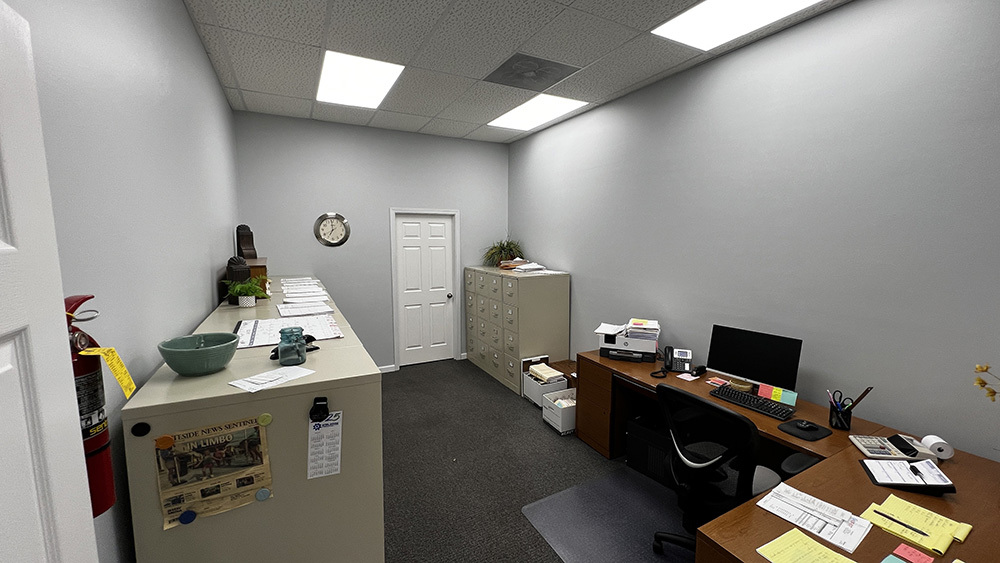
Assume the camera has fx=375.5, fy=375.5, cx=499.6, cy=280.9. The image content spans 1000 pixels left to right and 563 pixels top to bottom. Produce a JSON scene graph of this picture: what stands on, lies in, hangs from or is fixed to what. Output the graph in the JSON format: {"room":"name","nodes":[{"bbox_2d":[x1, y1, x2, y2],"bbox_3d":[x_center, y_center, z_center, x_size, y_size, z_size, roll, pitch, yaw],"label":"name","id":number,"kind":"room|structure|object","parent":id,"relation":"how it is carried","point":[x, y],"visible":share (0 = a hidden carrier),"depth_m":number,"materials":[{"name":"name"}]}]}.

---

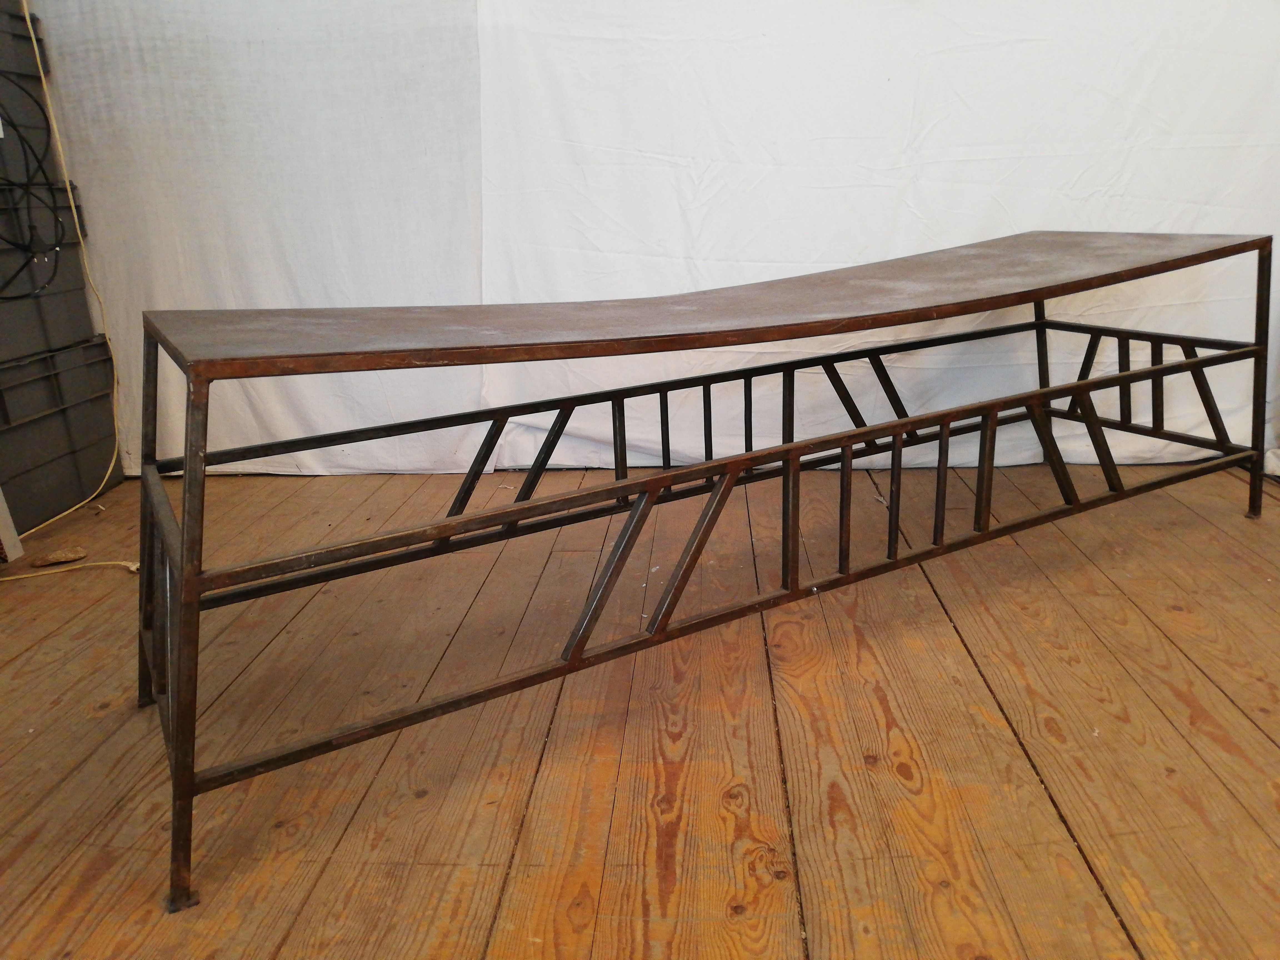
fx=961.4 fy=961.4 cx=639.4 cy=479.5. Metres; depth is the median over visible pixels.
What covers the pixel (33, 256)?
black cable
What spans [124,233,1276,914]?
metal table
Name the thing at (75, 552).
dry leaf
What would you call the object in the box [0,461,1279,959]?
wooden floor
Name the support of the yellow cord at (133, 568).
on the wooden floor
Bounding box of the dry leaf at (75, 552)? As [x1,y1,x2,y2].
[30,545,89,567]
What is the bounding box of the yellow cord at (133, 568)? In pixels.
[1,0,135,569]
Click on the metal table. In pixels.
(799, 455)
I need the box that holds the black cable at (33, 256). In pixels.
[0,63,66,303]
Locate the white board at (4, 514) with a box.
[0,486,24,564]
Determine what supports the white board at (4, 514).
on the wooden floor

* * *

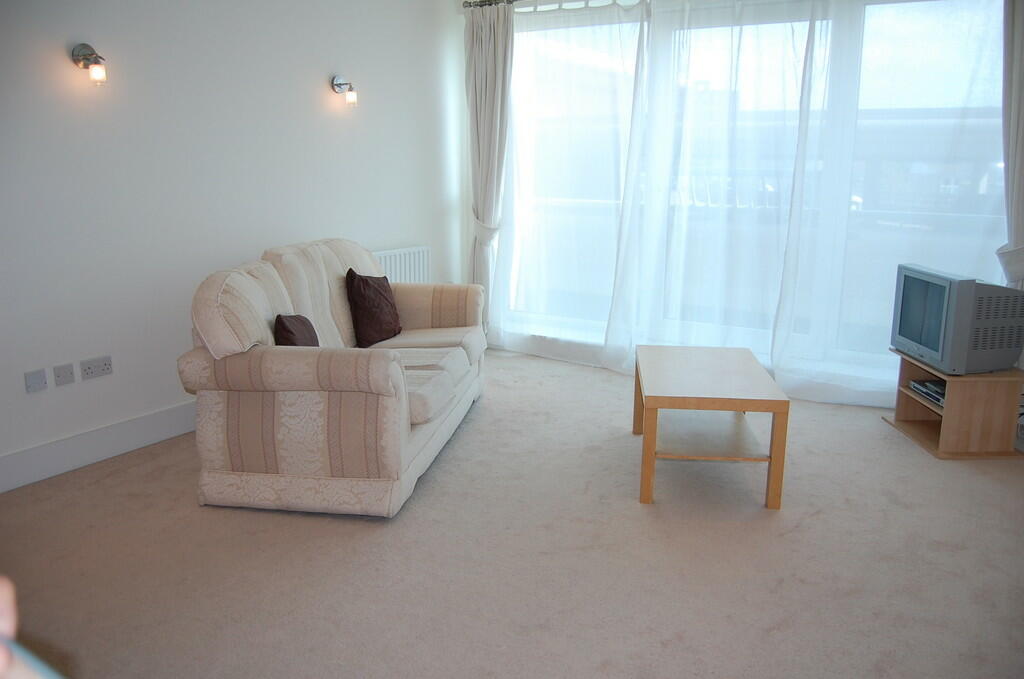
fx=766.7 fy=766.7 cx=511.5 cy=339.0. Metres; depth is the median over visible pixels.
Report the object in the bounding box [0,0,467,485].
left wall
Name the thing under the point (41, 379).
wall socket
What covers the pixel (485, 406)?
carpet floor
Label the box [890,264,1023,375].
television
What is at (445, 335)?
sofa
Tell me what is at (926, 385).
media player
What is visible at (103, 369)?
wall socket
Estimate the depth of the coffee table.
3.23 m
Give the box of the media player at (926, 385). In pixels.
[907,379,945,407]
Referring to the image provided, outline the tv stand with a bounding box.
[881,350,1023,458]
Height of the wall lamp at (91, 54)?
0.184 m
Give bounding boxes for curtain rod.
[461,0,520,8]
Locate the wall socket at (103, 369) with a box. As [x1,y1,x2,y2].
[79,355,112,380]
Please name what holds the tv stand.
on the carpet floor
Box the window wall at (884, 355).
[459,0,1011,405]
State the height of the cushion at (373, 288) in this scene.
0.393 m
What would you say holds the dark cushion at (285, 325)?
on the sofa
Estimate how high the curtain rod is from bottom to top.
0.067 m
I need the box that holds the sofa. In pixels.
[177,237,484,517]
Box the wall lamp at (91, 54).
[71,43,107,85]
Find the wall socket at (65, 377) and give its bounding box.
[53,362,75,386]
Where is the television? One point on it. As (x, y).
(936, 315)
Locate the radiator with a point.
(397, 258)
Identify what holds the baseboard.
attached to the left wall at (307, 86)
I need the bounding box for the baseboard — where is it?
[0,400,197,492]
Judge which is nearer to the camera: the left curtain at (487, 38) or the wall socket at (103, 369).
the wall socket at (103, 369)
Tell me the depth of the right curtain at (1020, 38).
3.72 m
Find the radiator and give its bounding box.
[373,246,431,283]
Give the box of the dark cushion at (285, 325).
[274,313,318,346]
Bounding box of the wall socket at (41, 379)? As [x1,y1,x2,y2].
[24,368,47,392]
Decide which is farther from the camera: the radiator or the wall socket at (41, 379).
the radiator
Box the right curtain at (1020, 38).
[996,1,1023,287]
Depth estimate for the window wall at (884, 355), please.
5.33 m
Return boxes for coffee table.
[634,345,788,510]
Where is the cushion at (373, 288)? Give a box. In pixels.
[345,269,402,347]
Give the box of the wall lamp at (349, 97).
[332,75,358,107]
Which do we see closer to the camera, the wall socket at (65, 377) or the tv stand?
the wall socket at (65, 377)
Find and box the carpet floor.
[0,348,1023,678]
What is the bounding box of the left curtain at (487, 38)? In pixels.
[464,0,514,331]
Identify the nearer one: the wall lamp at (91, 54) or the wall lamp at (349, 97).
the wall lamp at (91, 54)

REQUIRED WORK: From the data above, copy every line where "median" appears.

ANSWER BOX:
fx=961.4 fy=961.4 cx=639.4 cy=479.5. Metres; depth is the median over visible pixels.
fx=766.7 fy=766.7 cx=511.5 cy=339.0. Metres; depth is the median over visible pixels.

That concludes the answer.